PS: my 11 constraints:

[
    ['Neighborhood', 'Condition1', ],
    ['YearBuilt', 'YearRemodAdd', 'OverallQual', 'OverallCond'] + ['BuiltToSold', 'RemodToSold'],
    ['MSZoning', 'Street', 'Alley'] + ['LotFrontage', 'LotArea', 'LotShape', 'LotConfig'] + ['LandContour', 'LandSlope'] + ['BldgType', 'HouseStyle', ],
    ['RoofStyle', 'RoofMatl', 'Exterior1st', 'MasVnrType', 'MasVnrArea', 'ExterQual', 'ExterCond'] + ['BldgType', 'HouseStyle', ],
    ['Foundation', 'BsmtQual', 'BsmtCond', 'BsmtExposure', 'BsmtFinType1', 'BsmtFinSF1', 'BsmtFinType2', 'BsmtFinSF2',  'BsmtUnfSF', 'TotalBsmtSF'],
    ['Heating', 'HeatingQC', 'CentralAir', 'Electrical', ] + ['Fireplaces', 'FireplaceQu'] + ['Functional'],
    ['1stFlrSF', '2ndFlrSF', 'LowQualFinSF', 'GrLivArea', ] + ['BsmtFullBath', 'BsmtHalfBath', 'FullBath', 'HalfBath', 'BedroomAbvGr', 'KitchenAbvGr', 'KitchenQual', 'TotRmsAbvGrd',],
    ['GarageType', 'GarageYrBlt', 'GarageFinish', 'GarageCars', 'GarageArea', 'GarageQual', 'GarageCond', 'PavedDrive'],
    ['OpenPorchSF', 'EnclosedPorch', '3SsnPorch', 'ScreenPorch'],
    ['PoolArea', 'PoolQC'] + ['MiscFeature', 'MiscVal'],
    ['YrSold', 'MoSold', 'MoSold2'] + ['SaleType', 'SaleCondition'] + ['BuiltToSold', 'RemodToSold'],
]

Thanks for the hard works! If I understand interaction constraints correctly, if you choose 11 constraints, you are actually choosing 12 constraints (the non selected ones become a group automatically). I am not sure if you grouped all features. If this is the case then there are 11 groups.

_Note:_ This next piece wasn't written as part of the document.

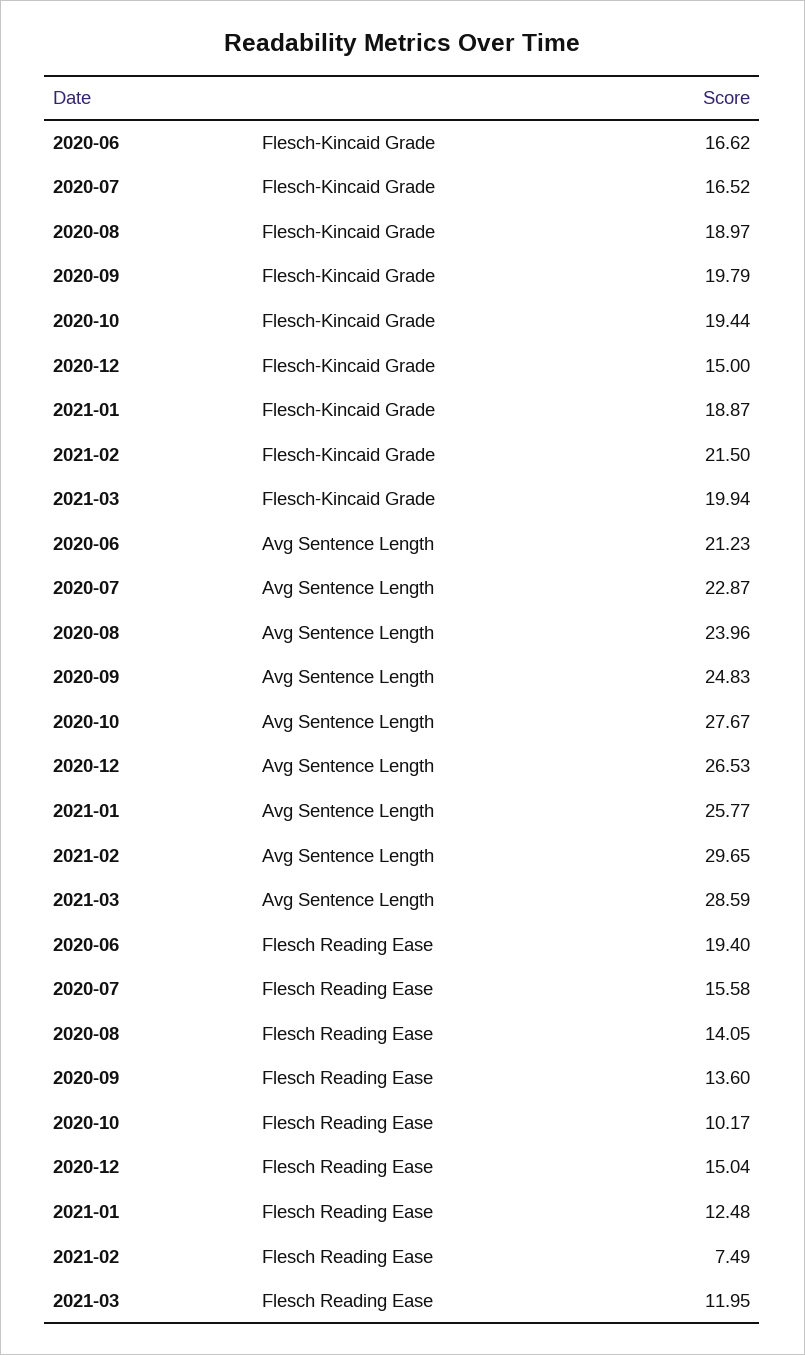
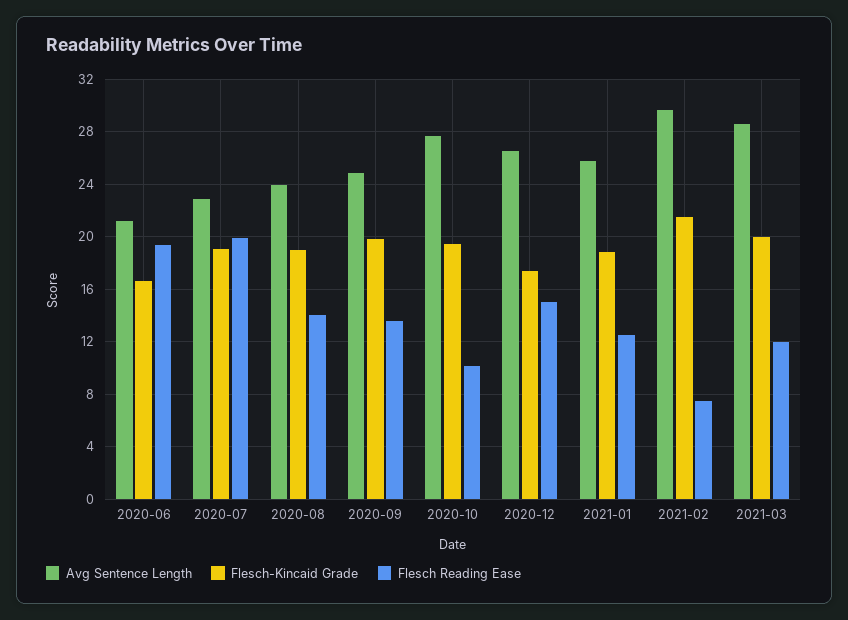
Flesch-Kincaid Grade, 2020-07: 16.52 -> 19
Flesch-Kincaid Grade, 2020-12: 15 -> 17.5
Flesch Reading Ease, 2020-07: 15.58 -> 20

So I guess one take away here is that if we choose to group features, we better group all similar features?

Just curious, which score did you use? The root mean squared error? If so I think the result is not bad! I assume you have not tuned the hyperparameters much.
chi-yu

Hello chi-yu @u5470152

I agree with the 12th group, but I think (not verified yet) it should be a virtual group of all of the features, instead of the left-out ones.

If you check out the the graph in the bottom, and the paragraph before, I think we can conclude that, the child node has to be in the same group as its immediate parent. Therefore, if a parent node is not in any group, its child can be any feature.

I am still understanding this thing. So far I think we want to group features from which we want to somehow engineer new features out. It is naturally to think that they are similar features, as you pointed out, but it is not limited to that.

root mean squared error, but my models are trained to predict the natural log of the labels, instead of the raw labels.

They are not leaderboard scores. I expect them to be a little bit better there.

not much. I am running more experiments. My focus is on how to group the features. One direction is deeper trees. I think you have used max_depth=2 but that wouldn’t leverage much of the interaction constraints. I am looking into things like min_child_weight to make deeper trees but still regularized.